El 2020 fue la única vez que se tuvo que suspender. La pandemia y el confinamiento llegó cuando todo estaba preparado y listo. Este año, a pesar de que ya no estamos en casa encerrados, las circunstancias no permiten celebrarla con normalidad. Pero esto no ha impedido al grupo de universitarios que la organiza, ponerse manos a la obra para hacer frente a las adversidades y buscar alternativas. Se hará a lo largo de unos 10 días con actividades escalonadas, la mayoría de ellas en horario y recinto escolar.
¿Cuáles son las claves que van a poder hacerla posible?: la receta mezcla una suma de potentes ingredientes: creatividad desbordante, buena organización, trabajo en equipo y muchas, muchas ganas de ayudar a los demás.

Para hacernos idea de lo que supone sacar adelante este evento, aquí van algunos datos: más de 80 universitarios trabajando directamente, de los cuales tres son los “jefes de fiesta”, en quienes recaen las decisiones más importantes; varias comisiones y un universitario responsable por curso escolar (quince en total).
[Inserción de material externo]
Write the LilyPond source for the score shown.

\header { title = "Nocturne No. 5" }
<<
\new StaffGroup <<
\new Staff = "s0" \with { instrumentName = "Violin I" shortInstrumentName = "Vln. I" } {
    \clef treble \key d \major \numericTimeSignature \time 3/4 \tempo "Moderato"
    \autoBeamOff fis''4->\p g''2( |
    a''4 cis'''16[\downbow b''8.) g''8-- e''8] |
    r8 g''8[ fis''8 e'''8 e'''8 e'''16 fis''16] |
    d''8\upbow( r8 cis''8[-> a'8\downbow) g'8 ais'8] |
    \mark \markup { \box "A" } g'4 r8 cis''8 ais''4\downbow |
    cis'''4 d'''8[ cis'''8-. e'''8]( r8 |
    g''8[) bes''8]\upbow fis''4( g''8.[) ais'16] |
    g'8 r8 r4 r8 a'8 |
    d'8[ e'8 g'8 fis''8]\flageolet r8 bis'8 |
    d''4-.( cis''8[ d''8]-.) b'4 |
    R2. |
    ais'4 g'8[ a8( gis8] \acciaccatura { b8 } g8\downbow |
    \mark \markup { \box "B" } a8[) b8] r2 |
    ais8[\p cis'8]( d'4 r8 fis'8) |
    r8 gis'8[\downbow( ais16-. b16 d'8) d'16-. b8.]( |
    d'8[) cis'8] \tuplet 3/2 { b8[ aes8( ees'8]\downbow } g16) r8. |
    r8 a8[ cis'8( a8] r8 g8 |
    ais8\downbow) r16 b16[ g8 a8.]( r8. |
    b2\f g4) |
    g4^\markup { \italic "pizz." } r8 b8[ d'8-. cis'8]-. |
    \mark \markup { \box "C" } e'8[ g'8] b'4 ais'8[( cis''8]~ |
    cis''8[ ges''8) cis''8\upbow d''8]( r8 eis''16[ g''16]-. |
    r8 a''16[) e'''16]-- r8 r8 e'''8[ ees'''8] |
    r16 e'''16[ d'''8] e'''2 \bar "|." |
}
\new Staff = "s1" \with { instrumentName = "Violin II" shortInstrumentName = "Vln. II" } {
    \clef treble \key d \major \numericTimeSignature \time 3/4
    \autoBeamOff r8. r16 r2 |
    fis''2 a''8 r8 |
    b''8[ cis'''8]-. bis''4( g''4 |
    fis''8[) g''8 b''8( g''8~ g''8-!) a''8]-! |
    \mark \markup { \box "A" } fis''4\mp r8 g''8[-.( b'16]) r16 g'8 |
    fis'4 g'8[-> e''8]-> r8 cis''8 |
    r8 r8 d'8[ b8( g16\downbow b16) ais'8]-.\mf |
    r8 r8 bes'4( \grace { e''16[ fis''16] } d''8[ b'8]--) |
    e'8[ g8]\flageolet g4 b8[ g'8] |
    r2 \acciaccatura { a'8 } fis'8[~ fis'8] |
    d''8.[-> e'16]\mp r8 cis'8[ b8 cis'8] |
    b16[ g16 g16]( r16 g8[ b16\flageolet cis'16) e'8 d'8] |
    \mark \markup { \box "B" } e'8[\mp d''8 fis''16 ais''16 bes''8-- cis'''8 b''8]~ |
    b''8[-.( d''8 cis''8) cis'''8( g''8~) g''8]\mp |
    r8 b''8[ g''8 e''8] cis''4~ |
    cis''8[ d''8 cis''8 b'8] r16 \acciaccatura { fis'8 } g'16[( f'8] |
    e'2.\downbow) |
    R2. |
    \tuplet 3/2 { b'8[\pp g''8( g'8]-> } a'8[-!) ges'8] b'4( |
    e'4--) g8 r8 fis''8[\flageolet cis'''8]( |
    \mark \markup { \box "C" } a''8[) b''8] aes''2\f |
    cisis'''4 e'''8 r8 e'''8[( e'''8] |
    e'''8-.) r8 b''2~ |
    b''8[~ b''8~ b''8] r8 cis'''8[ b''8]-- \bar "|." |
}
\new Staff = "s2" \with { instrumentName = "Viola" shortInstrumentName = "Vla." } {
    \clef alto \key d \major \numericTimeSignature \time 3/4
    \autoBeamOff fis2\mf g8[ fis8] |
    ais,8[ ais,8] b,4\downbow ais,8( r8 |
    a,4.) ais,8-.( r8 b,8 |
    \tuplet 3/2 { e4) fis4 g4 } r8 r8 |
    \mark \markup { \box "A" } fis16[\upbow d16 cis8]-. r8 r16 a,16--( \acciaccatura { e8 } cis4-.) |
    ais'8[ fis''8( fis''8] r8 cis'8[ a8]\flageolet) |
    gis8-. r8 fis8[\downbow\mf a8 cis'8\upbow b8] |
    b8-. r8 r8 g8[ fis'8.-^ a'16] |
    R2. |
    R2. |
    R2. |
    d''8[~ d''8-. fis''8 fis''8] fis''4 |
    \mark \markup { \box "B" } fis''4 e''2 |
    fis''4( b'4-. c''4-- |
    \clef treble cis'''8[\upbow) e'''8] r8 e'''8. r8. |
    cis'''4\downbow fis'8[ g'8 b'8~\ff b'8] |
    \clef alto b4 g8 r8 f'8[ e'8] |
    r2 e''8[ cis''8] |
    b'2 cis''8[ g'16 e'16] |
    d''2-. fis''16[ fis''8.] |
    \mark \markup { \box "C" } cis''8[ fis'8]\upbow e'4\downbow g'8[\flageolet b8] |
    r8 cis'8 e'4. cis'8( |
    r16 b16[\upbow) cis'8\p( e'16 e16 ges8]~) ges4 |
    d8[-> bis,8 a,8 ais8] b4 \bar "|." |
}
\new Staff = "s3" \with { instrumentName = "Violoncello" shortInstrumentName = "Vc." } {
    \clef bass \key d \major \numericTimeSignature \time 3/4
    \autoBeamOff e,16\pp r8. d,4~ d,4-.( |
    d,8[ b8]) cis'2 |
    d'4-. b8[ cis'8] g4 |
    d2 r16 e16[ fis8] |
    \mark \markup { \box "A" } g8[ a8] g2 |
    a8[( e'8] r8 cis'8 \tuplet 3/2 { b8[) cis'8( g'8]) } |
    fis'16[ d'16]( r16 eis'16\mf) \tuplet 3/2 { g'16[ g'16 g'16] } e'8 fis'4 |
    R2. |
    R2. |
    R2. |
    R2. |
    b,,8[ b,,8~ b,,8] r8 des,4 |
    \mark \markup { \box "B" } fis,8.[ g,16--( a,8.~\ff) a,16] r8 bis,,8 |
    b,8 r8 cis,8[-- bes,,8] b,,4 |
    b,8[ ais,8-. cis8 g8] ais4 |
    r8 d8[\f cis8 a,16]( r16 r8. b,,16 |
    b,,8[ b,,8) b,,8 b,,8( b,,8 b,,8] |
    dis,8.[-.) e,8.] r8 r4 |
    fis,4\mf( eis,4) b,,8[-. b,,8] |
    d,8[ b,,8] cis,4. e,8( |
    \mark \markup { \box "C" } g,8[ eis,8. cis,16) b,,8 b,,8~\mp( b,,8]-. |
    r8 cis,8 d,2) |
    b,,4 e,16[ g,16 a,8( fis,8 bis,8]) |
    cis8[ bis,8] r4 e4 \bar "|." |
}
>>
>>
Casi 8 meses de preparación con reuniones semanales, encuentros con los pastoralistas, directores y profesores del colegio, coordinación con cada uno de los proyectos y sus personas de enlace, etc… Otros años, la recaudación obtenida de los puestos y juegos se ha repartido entre las diferentes instituciones a las que se ayuda (este año serán de trece). Esta vez, se ha optado por adjudicar un proyecto a cada curso. Esto hace que los alumnos y familias lo conozcan mejor y se impliquen mucho con ellos, identificándose más con las diferentes causas y percibiendo su donativo más práctico y directo.

El amor ha de ponerse más en las obras que en las palabras. Y la solidaridad es una expresión del amor. Por eso es de agradecer profundamente el empeño y dedicación de tantos y tantos implicados. También a los amigos, familiares, alumnos, profesores, personal, donantes, patrocinadores, antiguos alumnos, APA del colegio y todo tipo de colaboradores por hacer vida, una vez más, el lema ignaciano.

La no presencialidad tiene algunas ventajas, entre ellas poder ayudar a cualquiera de estos proyectos de manera sencilla y sin tener que personarse en el colegio. Para poder hacerlo basta con hacer una aportación a la fila cero. Porque la invitación del lema de la XXXIX FSTA es, precisamente, hacer de las barreras una oportunidad: ¡CONTIGO, LA DISTANCIA NOS ACERCA!